Penyelesaian Masalah, Kunci Indonesia Terhindar dari Sanksi
Semua pihak terkait olahraga nasional harus segera menyelesaikan secara tuntas tragedi sepak bola di Stadion Kanjuruhan. Tanpa penjelasan yang tepat, Indonesia bisa terkena sanksi dari komunitas olahraga dunia.
Oleh
ADRIAN FAJRIANSYAH
·6 menit baca
JAKARTA, KOMPAS – Segenap pemangku kebijakan olahraga di Indonesia harus segera mengambil langkah penyelesaian agar tragedi sepak bola usai laga Liga 1 antara Arema FC dan Persebaya Surabaya di Stadion Kanjuruhan, Malang, Jawa Timur, Sabtu (1/10/2022) tidak terulang di masa mendatang. Tragedi itu salah satu yang terbesar dalam sejarah sepak bola dunia.
Tanpa langkah penyelesaian yang meyakinkan, Indonesia terancam mendapatkan sanksi dari komunitas olahraga internasional, termasuk Federasi Sepak Bola Internasional (FIFA), di tengah rencana Indonesia menyelenggarakan Piala Dunia Sepak Bola U-20 tahun depan.
”Saya diperintah Presiden (Joko Widodo) untuk menemui keluarga korban untuk bertakziah dan menyampaikan rasa keprihatinan dan duka cita mendalam atas musibah ini. Semoga kita tidak disanksi FIFA atas peristiwa ini mengingat tahun depan kita akan menyelenggarakan Piala Dunia U-20,” ujar Menteri Pemuda dan Olahraga Zainudin Amali dilansir oleh akun Twitter Radio Elshinta, Minggu (2/10/2022).
Tragedi sepak bola antara Arema dan Persebaya menyebabkan sedikitnya 129 orang meninggal dunia, dua di antaranya anggota kepolisian. Peristiwa itu menjadi sorotan dunia. Berbagai media dari sejumlah negara mengabarkan berita mengenai kejadian tersebut sebagai tragedi sepak bola yang mengerikan.
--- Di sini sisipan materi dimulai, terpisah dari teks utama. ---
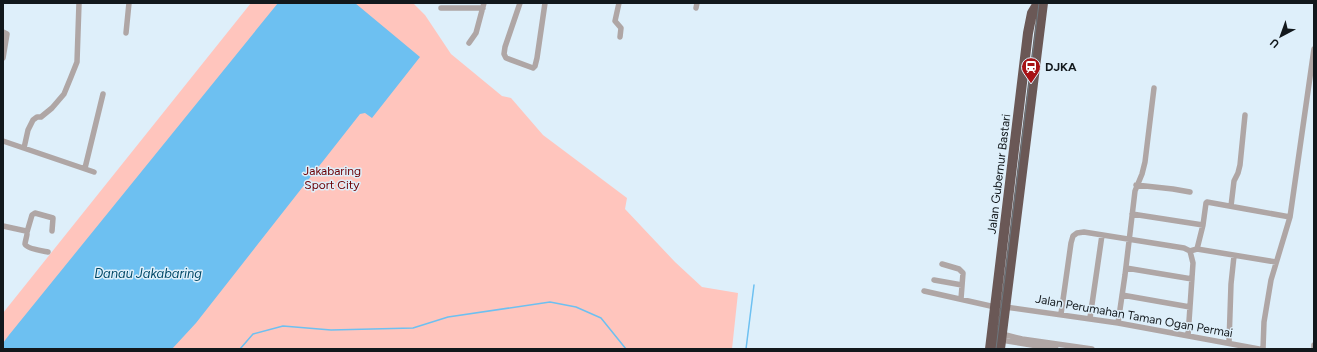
<svg xmlns="http://www.w3.org/2000/svg" width="1317" height="352" font-family="Figtree,sans-serif">
<style>
.green{fill:#ffc5bd}
.water{fill:#6dc0f1}
.lines{fill:none;stroke-linecap:round;stroke-linejoin:round}
.stream{stroke:#6dc0f1;stroke-width:1.5}
.street{stroke:#afa6a5;stroke-width:5.5}
.highway{stroke:#6a5856;stroke-width:10}
.tram{stroke:#6d787f;stroke-width:1}
.labels{text-anchor:middle;stroke-width:3;stroke-linejoin:round;paint-order:stroke}
.poi-label{font-size:12px;font-weight:bold;fill:#12181c;stroke:#deeffa;text-anchor:start}
.park-label{font-size:12px;fill:#6c0005;stroke:#deeffa}
.street-label{font-size:12px;fill:#12181c;stroke:#deeffa}
.water-label{font-size:13px;font-style:italic;fill:#004867;stroke:#deeffa}
</style>
<rect width="100%" height="100%" fill="#deeffa"/>
<path class="green" d="M251,3H413L425,15L451,54L502,96L511,98L543,135L627,198L625,209L675,262L702,287L738,293L732,349H3V313Z"/>
<path class="water" d="M278,3H355L420,57L372,118L365,113L360,114L196,323L172,349H3V343L9,335Z"/>
<g class="lines">
<path class="stream" d="M240,349L253,334L283,326L331,330L413,328L448,317L550,302L576,307L601,318L626,349
M746,349L754,285"/>
<path class="street" d="M520,3L505,47L504,54L506,58L533,68L535,66L537,58L545,3
M619,3L615,21L621,28L620,37
M441,8H483
M696,8L697,3
M3,32L7,34L3,58
M126,33L129,3
M469,43L476,33L484,3
M3,141L94,172
M24,148L28,130L33,120L37,117H41L52,108L64,94L71,77L77,62L79,3
M85,168L103,94
M1136,185L1173,189L1190,192
M1231,206L1234,181L1238,173L1240,165L1245,115
M1132,214L1203,225
M3,226L26,231L27,234C27,236 25,242 25,244C27,249 43,251 48,252
M27,232L32,215L35,213L53,218L52,231
M1197,249L1276,262
M1190,251L1197,249L1203,225L1206,203L1207,202C1235,207 1262,212 1290,217
M942,264L959,269L963,273L961,299
M1126,268L1192,279
M934,280L962,285
M924,291L995,307
M1122,295L1190,307
M1005,307L1118,323L1259,349
M1061,314L1071,243L1073,236L1077,233L1084,232L1184,248L1190,251L1193,263L1188,336
M1090,318L1102,235
M1118,323L1125,275L1135,191L1142,174L1145,162L1154,88
M1002,334L1022,339L1092,349
M1001,340L1056,349
M1229,343L1231,284L1234,256
M1263,349L1264,322L1271,280L1290,217L1314,49
M1314,349V345"/>
<path class="highway" d="M990,349L1028,33L1032,13L1038,3
M1000,349L1043,3"/>
<path class="tram" d="M996,349L1039,3"/>
</g>
<defs>
<g id="station-pin" transform="scale(1)"><path d="M0 17L-7.5 6A9.5 9.5 0 1 1 7.5 6Z" fill="#a71215" stroke="#deeffa"/><path d="M-3-6H3Q5-6 5-4V2Q5 4 3 4L4.5 6H3L1.5 4h-3L-3 6H-4.5L-3 4Q-5 4-5 2V-4Q-5-6-3-6ZM-3.5-4v3h7v-3ZM-3.5 1v1.5H-2V1ZM2 1v1.5H3.5V1Z" fill="#fff"/></g>
</defs>
<g fill-rule="evenodd">
<use href="#station-pin" x="1031" y="67"/>
</g>
<g class="labels">
<g class="poi-label">
<text x="1045" y="71">DJKA</text>
</g>
<g class="park-label">
<text x="332" y="175">Jakabaring<tspan x="332" dy="14">Sport City</tspan></text>
</g>
<g class="street-label">
<text transform="translate(999 174) rotate(-83)" y="4">Jalan Gubernur Bastari</text>
<text transform="translate(1134 316) rotate(10)" y="4">Jalan Perumahan Taman Ogan Permai</text>
</g>
<g class="water-label">
<text x="148" y="278">Danau Jakabaring</text>
</g>
</g>
<rect width="1317" height="352" fill="none" stroke="#12181c" stroke-width="8"/>
<g transform="translate(1281 36) rotate(221)" stroke="#deeffa" stroke-width="3" paint-order="stroke">
<path d="M0-3L7 15L0 10L-7 15Z" fill="#12181c"/>
<text y="-6" font-size="11" font-weight="bold" text-anchor="middle" fill="#12181c">U</text>
</g>
</svg>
Berdasarkan data Sportsbrief.com, 2 Oktober 2022, tragedi antara Arema dan Persebaya menjadi yang terbesar ketiga di dunia. Walau tidak resmi, menurut surat kabar Sovietski Sport, tragedi laga Piala UEFA antara Spartak Moskow dan HFC Haarlem di Stadion Luzhniki, Moskow, Rusia, 20 Oktober 1982 menyebabkan 340 orang meninggal dunia atau yang terbesar di dunia. Tetapi, secara resmi, tragedi terbesar terjadi dalam laga kualifikasi Olimpiade Tokyo 1964 antara Peru dan Argentina di Stadion Nasional, Lima, Peru, 24 Mei 1964 yang menyebabkan 320 orang meninggal dunia
Merujuk data Football-stadiums.co.uk, tragedi antara Arema dan Persebaya menjadi yang terbesar kedua di dunia. Tragedi itu melebihi jumlah korban jiwa tragedi laga Liga Ghana antara Hearts of Oak dan Asante Kotoko di Stadion Olahraga Accra, Ghana, 9 Mei 2001 yang menyebabkan 126 orang meninggal dunia. Tetapi, tragedi Arema dan Persebaya di bawah jumlah korban jiwa tragedi laga Peru dan Argentina pada 1964 yang menyebabkan 328 orang meninggal dunia.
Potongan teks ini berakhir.